Não percebo a pertinência de Epicteto em referi-lo. Não vejo onde esteja a necessidade de querer limitar precocemente o que a vida acabará por limitar. O mesmo digo das religiões, sempre a carência de controlar as massas, e de se meterem naquilo que só a cada um diz respeito. Tenho para mim que o Homem jamais conseguiria trocar a sua individualidade, que é o que o distingue dos restantes animais, pela natureza de uma formiga, que não existe sem a repetição exacta do que fazem as companheiras de carreiro... Claro que muitos de nós fazem bem de conta que são formigas, mas deve ser por isso que existem palavras como "falsidade", "conveniência" e "neurose".

Enfim, há toda uma vontade de contrariar a humanidade, de acabar com a sensação, e criar a perfeição, que me indigna deveras... E que tem Deus que ver com isto? Com esta prepotência dos homens, das religiões, das igrejas? Nada, me parece.

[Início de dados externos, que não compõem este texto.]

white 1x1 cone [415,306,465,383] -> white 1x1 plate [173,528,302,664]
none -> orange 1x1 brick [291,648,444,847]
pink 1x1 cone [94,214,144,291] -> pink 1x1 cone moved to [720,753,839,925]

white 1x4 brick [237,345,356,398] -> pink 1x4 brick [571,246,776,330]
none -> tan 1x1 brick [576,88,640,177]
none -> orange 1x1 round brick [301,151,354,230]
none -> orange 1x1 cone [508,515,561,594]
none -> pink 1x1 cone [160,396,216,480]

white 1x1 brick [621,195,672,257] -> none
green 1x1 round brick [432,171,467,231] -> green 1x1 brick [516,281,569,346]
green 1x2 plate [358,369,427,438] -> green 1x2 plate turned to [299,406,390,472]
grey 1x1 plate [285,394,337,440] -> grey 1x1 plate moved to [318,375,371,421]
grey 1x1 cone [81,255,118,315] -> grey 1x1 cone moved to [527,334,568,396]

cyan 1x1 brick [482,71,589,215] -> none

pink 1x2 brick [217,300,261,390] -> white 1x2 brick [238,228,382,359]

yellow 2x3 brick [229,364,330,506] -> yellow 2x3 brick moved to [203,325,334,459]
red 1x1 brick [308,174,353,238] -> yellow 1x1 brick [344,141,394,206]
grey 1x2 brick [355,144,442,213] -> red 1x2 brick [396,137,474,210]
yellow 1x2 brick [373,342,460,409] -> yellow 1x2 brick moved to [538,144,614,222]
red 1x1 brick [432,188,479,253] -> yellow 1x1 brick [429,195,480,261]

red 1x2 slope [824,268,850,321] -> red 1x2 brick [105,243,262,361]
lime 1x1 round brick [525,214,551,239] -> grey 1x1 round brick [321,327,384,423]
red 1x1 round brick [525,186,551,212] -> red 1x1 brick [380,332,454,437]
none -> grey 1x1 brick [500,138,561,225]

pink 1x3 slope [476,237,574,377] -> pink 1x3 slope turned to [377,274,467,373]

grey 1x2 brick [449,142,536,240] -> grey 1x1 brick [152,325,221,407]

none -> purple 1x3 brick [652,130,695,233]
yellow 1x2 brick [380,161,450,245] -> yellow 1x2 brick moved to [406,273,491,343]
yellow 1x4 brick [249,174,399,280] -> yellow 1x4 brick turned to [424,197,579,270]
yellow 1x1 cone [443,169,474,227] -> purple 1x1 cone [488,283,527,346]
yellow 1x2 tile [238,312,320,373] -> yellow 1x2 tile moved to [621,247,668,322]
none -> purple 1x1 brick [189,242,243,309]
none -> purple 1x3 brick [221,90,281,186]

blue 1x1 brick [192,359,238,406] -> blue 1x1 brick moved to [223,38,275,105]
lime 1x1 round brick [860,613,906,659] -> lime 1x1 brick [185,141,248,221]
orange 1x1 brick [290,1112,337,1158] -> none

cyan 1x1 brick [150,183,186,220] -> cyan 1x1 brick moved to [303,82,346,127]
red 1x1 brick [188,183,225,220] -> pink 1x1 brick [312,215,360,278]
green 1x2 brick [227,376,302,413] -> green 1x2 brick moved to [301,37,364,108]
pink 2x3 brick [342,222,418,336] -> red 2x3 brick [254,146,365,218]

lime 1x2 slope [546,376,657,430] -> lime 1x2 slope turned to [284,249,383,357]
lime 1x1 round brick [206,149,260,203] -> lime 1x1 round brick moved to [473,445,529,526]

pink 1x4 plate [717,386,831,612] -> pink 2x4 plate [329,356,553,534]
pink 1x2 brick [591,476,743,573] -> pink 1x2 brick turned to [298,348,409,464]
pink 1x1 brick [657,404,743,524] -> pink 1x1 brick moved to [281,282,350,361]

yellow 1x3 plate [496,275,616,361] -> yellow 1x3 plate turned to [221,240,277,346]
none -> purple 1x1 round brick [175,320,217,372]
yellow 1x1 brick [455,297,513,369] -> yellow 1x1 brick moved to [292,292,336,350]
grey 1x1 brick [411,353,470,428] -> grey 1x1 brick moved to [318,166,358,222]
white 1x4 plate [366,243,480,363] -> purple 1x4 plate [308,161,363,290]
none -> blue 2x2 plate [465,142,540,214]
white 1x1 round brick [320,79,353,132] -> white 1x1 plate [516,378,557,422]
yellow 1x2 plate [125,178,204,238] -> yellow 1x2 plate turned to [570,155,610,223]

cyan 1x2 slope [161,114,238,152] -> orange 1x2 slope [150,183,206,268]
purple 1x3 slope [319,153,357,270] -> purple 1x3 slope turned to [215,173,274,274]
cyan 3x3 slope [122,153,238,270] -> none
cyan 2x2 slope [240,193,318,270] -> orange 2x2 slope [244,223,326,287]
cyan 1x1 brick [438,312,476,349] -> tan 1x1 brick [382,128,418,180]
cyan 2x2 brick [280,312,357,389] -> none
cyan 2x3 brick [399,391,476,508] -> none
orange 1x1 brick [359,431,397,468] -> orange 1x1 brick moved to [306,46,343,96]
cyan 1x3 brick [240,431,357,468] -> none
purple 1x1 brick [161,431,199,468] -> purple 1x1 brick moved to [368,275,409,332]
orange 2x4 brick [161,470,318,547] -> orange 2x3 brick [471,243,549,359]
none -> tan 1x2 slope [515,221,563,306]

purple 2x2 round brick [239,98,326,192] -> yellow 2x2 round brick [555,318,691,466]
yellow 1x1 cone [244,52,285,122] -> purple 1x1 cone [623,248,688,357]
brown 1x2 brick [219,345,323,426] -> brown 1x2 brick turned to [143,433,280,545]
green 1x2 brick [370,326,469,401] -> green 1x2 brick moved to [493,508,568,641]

Termino fodido porque ainda não encontrei o livro que queria, mas recordo uma frase de  Epicuro, na sua "Carta Sobre a Felicidade": "Todo o Bem e todo o Mal residem na sensação, e a morte é a erradicação das sensações". Só a morte. Morremos é, muitas vezes, antes de o corpo falir... não valerá a pena, portanto, tanta preocupação por antecipação.

Continuo sozinho, trato do campo, vou lendo e escrevendo. A velha não manda notícias...

Vou defecar. Leonor Paiva Watson

domingo, setembro 20, 2015

O diário do Homem mau 1.

O que aqui relato neste meu diário aconteceu ontem, pela uma da madrugada, quando a porta da minha cozinha se abriu repentinamente, fazendo estremecer os móveis pendurados na paredes velhas do costume. Eu estava à janela a fumar e ela veio ter comigo, "tu já não me escreves um poema há anos", disse, seguindo-se um chorrilho de tu-não-isto, tu-não-aquilo. Se pudesse fechar os ouvidos e olhar só para a sua expressão, diria que estava a ladrar. Ela também não era a mulher de outros tempos. Não disse nada, deixei-a gritar. Comovi-me, porém, quando, encostada ao frigorífico, escorregou por ele abaixo, e aninhada no chão, desatou a chorar. Soluçava profundamente. Foi-se embora depois, derrotada, quando percebeu que eu não iria abrir a boca.

Passou uma hora, passaram duas, três até, quando fui para a cama mais sossegado, pois já não haveria perigo de voltar ao massacre do tu-não-isto. Queria dormir, descansar os ossos, mas eis que sou acometido por uma urgente vontade de vomitar o que há anos andava aqui entre o peito e a boca.

Levantei-me e numa golfada escrevi:

Foi-se o desejo
nos desencontros do tesão,
ora eu te queria
e ninguém estava,
ora querias-me tu
e eu declinava;
entre papeis vários,
inadiáveis responsabilidades
e contas sem fim,
mais o ranho,
as birras
e a falta de pilim,
matamo-nos em utilidades.
Somos uteis amor.
Apenas uteis.
E depois há sempre um parente doente
ou quase a morrer,
... que vontade de foder?

Coloquei-o no frigorífico. "Aqui tens o poema", sublinhei.